Somewhere to live
Although a decent home is one of the most basic requirements of a happy and well-regulated life, many people have nowhere to live, and many more live in unsatisfactory accommodation or are barely able to pay for the accommodation they occupy.
This country has a tradition of ‘home-ownership’ that is often regarded as fundamental to the ‘British way of life’. Arguably, however, this is a model that has only ever benefited a minority of the population, and mortgages are probably the country’s principle form of debt.
It needs to be recognised that housing is first and foremost a basic essential in people’s lives, and should only secondarily be a source of profit, whether from interest on mortgages or from capital gains arising from increases in house values.

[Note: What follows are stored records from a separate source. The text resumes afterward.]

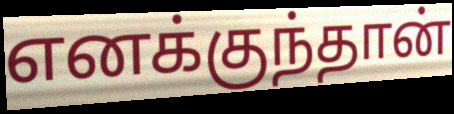
எனக்குந்தான்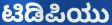
ಟಿಡಿಪಿಯುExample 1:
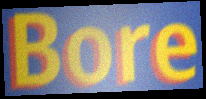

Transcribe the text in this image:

Bore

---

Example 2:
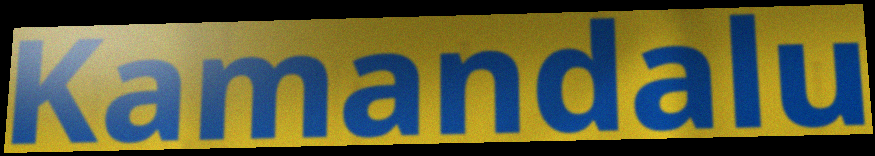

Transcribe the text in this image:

Kamandalu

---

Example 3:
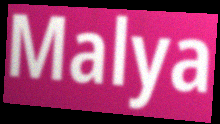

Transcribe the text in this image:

Malya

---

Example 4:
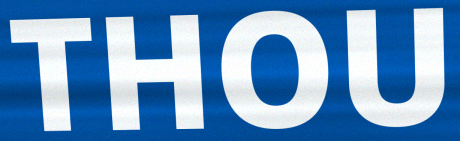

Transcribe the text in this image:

THOU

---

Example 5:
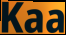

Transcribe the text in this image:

Kaa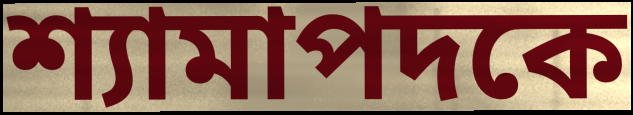
শ্যামাপদকে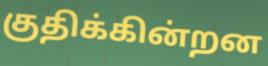
குதிக்கின்றன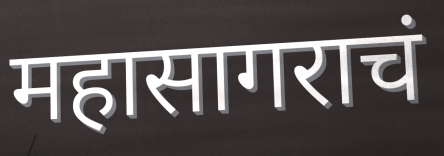
महासागराचंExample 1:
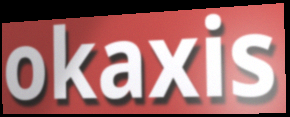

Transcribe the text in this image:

okaxis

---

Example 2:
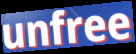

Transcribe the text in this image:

unfree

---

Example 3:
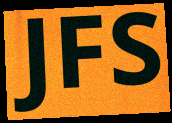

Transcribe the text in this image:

JFS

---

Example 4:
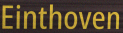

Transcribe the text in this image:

Einthoven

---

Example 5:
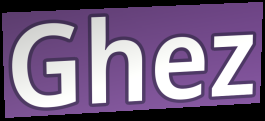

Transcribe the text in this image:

Ghez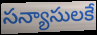
సన్యాసులకేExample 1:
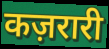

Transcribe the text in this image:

कज़रारी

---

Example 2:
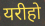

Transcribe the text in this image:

यरीहो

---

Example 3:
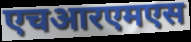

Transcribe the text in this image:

एचआरएमएस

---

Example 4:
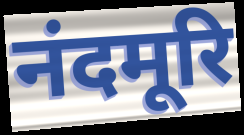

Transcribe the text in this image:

नंदमूरि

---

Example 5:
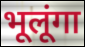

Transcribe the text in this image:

भूलूंगा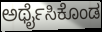
ಅರ್ಥೈಸಿಕೊಂಡ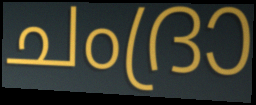
ചംദ്രാ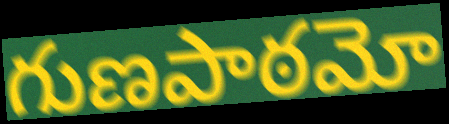
గుణపాఠమో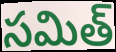
సమిత్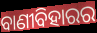
ବାଣୀବିହାରରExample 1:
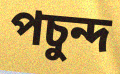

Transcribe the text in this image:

পচুন্দ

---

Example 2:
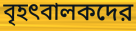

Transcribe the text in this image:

বৃহৎবালকদের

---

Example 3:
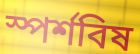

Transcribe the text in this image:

স্পর্শবিষ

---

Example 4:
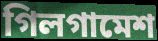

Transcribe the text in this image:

গিলগামেশ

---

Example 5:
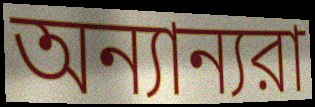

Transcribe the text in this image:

অন্যান্যরা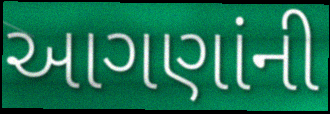
આગણાંની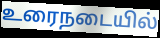
உரைநடையில்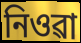
নিওৱা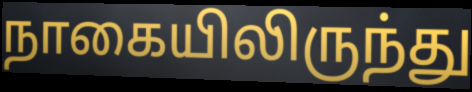
நாகையிலிருந்துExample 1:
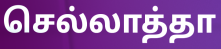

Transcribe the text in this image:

செல்லாத்தா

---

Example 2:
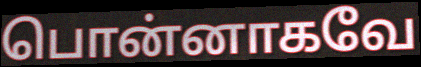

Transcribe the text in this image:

பொன்னாகவே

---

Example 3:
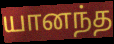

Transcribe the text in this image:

யானந்த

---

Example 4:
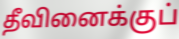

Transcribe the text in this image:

தீவினைக்குப்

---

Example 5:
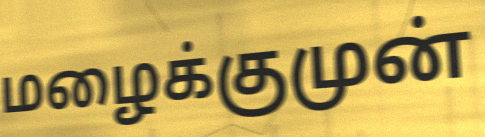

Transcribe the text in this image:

மழைக்குமுன்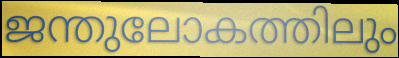
ജന്തുലോകത്തിലും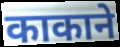
काकानेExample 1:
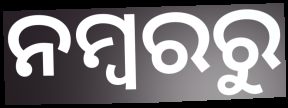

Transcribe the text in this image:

ନମ୍ବରରୁ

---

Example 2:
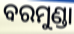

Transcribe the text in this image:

ବରମୁଣ୍ଡା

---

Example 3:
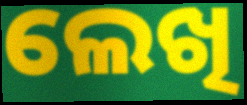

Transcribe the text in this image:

ଲେଖି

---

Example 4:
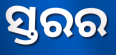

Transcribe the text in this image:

ସ୍ତରର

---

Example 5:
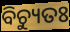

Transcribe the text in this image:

ବିଚ୍ୟୁତଃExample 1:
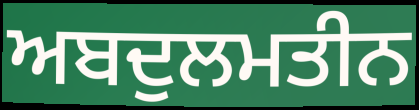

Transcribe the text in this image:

ਅਬਦੁਲਮਤੀਨ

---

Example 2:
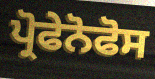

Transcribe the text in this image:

ਪ੍ਰੋਫੇਨੋਫੋਸ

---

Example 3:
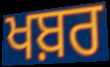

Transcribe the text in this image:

ਖਬ਼ਰ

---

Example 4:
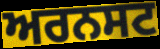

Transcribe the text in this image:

ਅਰਨਸਟ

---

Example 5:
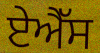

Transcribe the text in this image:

ਏਐੱਸ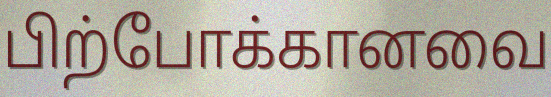
பிற்போக்கானவை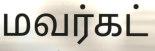
மவர்கட்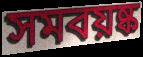
সমবয়ষ্ক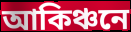
আকিঞ্চনেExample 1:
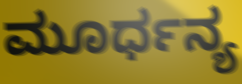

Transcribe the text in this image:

ಮೂರ್ಧನ್ಯ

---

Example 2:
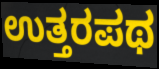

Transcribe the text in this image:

ಉತ್ತರಪಥ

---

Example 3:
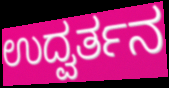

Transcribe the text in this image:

ಉದ್ವರ್ತನ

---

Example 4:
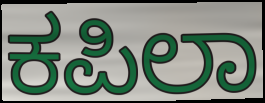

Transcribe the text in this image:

ಕಪಿಲಾ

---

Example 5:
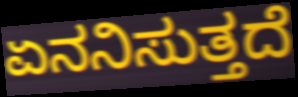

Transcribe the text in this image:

ಏನನಿಸುತ್ತದೆ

Over recent decades there has been a continuing move away from public provision in housing, first promoted in the Thatcher era when local authorities were forced to sell off housing stock into the private sector but forbidden to use the funds accrued to build more public housing. This trend must be reversed.
National government, local government, and housing associations have crucial roles to play in remedying the situation. National government has its role in mandating and financially supporting local authorities, and in developing policies for urban renewal; local authorities should translate the vision to fit local realities; and housing associations are in a position to supply expertise and experience.
But even with enlightened housing policies there will still be many people for whom there would be virtually no prospect of having a ‘home of their own’ without more direct and personal intervention. Provision must be made for those who have little chance of achieving a regular income sufficient to pay either a mortgage or rent at a market rate.
This could be done either by certified housing associations or by government organisations, that would acquire and retain ownership of properties while transferring all right of use and access to its occupier. Such accommodation would be integrated into housing developments and programmes, and there would be an obligation on private developers to release a certain proportion of the accommodation they construct for this purpose.